How much PSY keeps and how much goes to his managers, staff and record label is unclear. South Korean industry insiders said PSY likely gets 70 percent and YG Entertainment 30 percent for U.S. downloads.
But earnings from downloads in PSY’s homeland are far from an embarrassment of riches.
South Koreans pay less than $10 a month for a subscription to a music service that allows them to download hundreds of songs or have unlimited access to a music streaming service. That makes the cost of a downloaded song about 10 cents on average. The average price for streaming a song is 0.2 cent.
PSY’s cut for downloads is 14 percent. That falls to 7.5 percent for streamed songs. Yes, 7.5 percent of 0.2 cent. And that’s before PSY’s “Gangnam Style” co-composer take his share. The biggest cut goes to his agent and online retailers.
According to South Korea’s national Gaon Chart, “Gangnam Style” was downloaded more than 3.6 million times and streamed around 40 million times as of November. That adds up to a little more than $61,000.
It’s likely the fast fading music CD industry generated even smaller revenue. PSY’s 9 percent cut from sales of 102,000 CDs in South Korea would earn him $50,000 or more, according to an estimate by Kim Dong-hyun, a senior manager at Korea Music Copyright Association.
As for many other parts of Asia, illegal downloads and pirated CDS are so pervasive that only a small minority are willing to pay up for the legal versions.
TV COMMERCIALS
PSY has been jetting around the world, performing on shows such as “The X-Factor Australia” and NBC’s “Today Show,” but such programs usually cover travel costs and not much else, said Gary Bongiovanni, editor-in-chief of concert trade magazine Pollstar.
It is television commercials that are the big money spinner for the most successful of South Korea’s K-pop stars. PSY has been popping up in TV commercials in South Korea for top brands such as Samsung Electronics and mobile carrier LG Uplus.
Chung Yu-seok, an analyst at Kyobo Securities, estimates PSY’s commercial deals would amount to 5 billion won ($4.6 million) this year.
The money is cool. The products not so much. PSY is now the face of a new Samsung refrigerator and a major noodle company.
THE FAMILY
A fact little known outside South Korea is that PSY’s father, uncle and grandmother own a combined 30 percent of DI Corp., a company which makes equipment that semiconductor companies use to make computer chips.
It’s a stretch to plausibly explain how the success of “Gangnam Style” will boost DI’s profits but that doesn’t matter to the South Korean stock market. Perhaps inspired by the pure power of pop, DI shares surged eightfold from July after PSY’s hit reached No. 2 on the Billboard Hot 100 and No. 1 on the U.K. singles chart.
It was time to cash in for PSY’s grandmother, who sold 5,378 shares for about $65,000.
The share price has fallen since then but is still about double what it was before the release of “Gangnam Style.”
PSY’s agent YG Entertainment has also done well.
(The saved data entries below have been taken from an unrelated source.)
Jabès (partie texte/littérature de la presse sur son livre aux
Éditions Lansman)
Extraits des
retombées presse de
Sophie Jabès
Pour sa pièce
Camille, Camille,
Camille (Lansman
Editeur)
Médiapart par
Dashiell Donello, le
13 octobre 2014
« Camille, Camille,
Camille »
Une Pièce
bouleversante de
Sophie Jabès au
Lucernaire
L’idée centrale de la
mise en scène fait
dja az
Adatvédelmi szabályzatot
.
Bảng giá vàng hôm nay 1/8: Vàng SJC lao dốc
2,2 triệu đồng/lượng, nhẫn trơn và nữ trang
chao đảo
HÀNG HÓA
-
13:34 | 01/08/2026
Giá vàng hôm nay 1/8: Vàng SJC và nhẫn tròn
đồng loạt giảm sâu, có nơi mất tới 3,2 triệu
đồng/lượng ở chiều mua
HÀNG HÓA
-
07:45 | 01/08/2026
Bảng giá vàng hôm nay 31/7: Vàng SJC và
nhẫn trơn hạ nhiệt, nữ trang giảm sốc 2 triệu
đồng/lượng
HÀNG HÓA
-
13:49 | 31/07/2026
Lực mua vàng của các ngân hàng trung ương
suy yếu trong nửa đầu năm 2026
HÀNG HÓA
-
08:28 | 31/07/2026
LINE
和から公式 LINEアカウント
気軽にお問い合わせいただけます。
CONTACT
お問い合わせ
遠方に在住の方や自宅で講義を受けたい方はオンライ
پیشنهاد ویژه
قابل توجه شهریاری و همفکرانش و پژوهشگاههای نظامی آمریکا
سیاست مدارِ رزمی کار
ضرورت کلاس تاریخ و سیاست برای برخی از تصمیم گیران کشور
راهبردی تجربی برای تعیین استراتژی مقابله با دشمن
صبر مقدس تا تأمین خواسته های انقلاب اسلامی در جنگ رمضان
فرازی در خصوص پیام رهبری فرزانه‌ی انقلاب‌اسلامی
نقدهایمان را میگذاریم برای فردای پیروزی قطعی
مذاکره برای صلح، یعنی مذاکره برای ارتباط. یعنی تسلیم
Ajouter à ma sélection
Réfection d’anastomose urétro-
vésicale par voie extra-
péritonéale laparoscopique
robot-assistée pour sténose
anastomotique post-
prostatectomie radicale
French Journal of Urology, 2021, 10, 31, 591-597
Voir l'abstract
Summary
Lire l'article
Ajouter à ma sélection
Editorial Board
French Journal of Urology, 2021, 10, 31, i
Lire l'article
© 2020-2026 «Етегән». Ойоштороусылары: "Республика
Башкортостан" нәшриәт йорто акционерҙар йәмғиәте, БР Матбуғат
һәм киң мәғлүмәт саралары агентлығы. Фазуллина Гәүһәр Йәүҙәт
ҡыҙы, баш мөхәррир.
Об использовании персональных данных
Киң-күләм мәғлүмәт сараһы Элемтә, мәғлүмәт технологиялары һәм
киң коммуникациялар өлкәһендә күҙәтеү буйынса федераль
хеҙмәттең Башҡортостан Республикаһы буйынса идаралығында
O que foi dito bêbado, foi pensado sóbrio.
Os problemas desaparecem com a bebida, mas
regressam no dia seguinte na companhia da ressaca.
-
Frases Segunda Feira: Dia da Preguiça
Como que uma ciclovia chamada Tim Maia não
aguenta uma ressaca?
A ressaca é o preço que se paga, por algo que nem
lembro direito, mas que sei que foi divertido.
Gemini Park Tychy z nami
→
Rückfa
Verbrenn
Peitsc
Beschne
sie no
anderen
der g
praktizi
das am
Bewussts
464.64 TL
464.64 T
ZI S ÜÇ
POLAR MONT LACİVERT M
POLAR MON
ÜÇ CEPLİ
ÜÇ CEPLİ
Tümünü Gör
Its share price is up about 30 percent since mid-July. The value of CEO Yang Hyun-suk’s stake has swelled to about $200 million, making him among the richest in South Korea’s entertainment industry.
THE FUTURE
The question now hanging over PSY is whether he will replicate the blockbuster success of “Gangnam Style” or end up remembered as a one-hit wonder.
“When this slows down, what comes next for PSY?” said Nielsen analytics vice president David Bakula. “Is it the evolution of a new musical style, something audiences are going to be craving en masse, or is it something that’s just a passing fancy?”
Analysts say “Gangnam Style” alone will not be enough to propel PSY into the ranks of musicians such as Adele and may not even be enough to make him the top-grossing K-pop star. That will depend largely on his upcoming album, which PSY said will be released in March.